Today, I'll look at Hewlett-Packard (HPQ 0.24%). As a member of the blue-chip Dow Jones Industrials (^DJI 0.32%), the tech company has a long history of delivering computers, printers, and other computer equipment to consumers. But over the past several years, the revolving door to the executive suite has left HP in a terrible position to deal with changing trends in what consumers want from technology. Below, you'll find more on what moved shares of Hewlett-Packard in 2012.

Stats on Hewlett-Packard

Year-to-Date Stock Return

(45.3%)

Market Cap

$27.2 billion

1-Year Revenue Growth

(5.4%)

Net Loss, Trailing 12 Months

($12.65 billion)

Dividend Yield

3.9%

CAPS Rating

**

Source: S&P Capital IQ.

Why did Hewlett-Packard plunge this year?
HP has had a terrible year, as its past failures have finally come home to roost. For years, the company adopted the same strategy as rival Dell (DELL.DL) by focusing on the PC market, and for a long time, that was a winning game-plan. But as the shift to mobile devices like smartphones and tablets has evolved, HP has found itself scrambling to survive as the PC market declines.

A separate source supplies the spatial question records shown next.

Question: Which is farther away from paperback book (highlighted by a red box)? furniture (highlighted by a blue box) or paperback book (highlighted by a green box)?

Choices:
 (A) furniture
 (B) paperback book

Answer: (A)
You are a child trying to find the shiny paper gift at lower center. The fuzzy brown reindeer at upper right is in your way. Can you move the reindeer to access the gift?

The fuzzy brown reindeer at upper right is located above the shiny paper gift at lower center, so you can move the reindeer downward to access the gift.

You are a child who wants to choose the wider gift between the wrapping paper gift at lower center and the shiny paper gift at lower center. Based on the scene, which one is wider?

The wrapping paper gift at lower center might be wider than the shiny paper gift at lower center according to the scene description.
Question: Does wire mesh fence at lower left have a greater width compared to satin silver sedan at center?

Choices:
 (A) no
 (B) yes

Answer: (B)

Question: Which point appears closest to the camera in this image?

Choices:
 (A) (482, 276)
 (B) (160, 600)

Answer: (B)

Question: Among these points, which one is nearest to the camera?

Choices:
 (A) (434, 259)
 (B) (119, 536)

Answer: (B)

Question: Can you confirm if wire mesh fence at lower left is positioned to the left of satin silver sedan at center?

Unfortunately, CEO Meg Whitman has inherited a mess, and she has admitted that she'll need a lot of time to right the ship. With masses of workers are laid off in an effort to cut costs, employee morale isn't on Whitman's side. Moreover, ideas like developing an HP smartphone seem destined to fail from the start, given the already huge competition in the space and the fact that Apple (AAPL -0.69%) and rivals like Samsung using Google's Android operating system already have a commanding presence within the industry.

HP's crowning failure, though, came just last month when the company said it would have to take $8.8 billion in write-offs from its purchase of information technology company Autonomy. Allegations of serious accounting improprieties by Autonomy have led to an ongoing debate between HP and former leaders of Autonomy, but the fact remains that the company remains mired in scandal and can't take quick action to recover.

HP's best hope is to emulate peer IBM (IBM 0.53%) by transforming itself into a better-diversified information technology business. That won't happen overnight, as this year's performance shows, but if it happens eventually, it could pull HP back up from its downward spiral.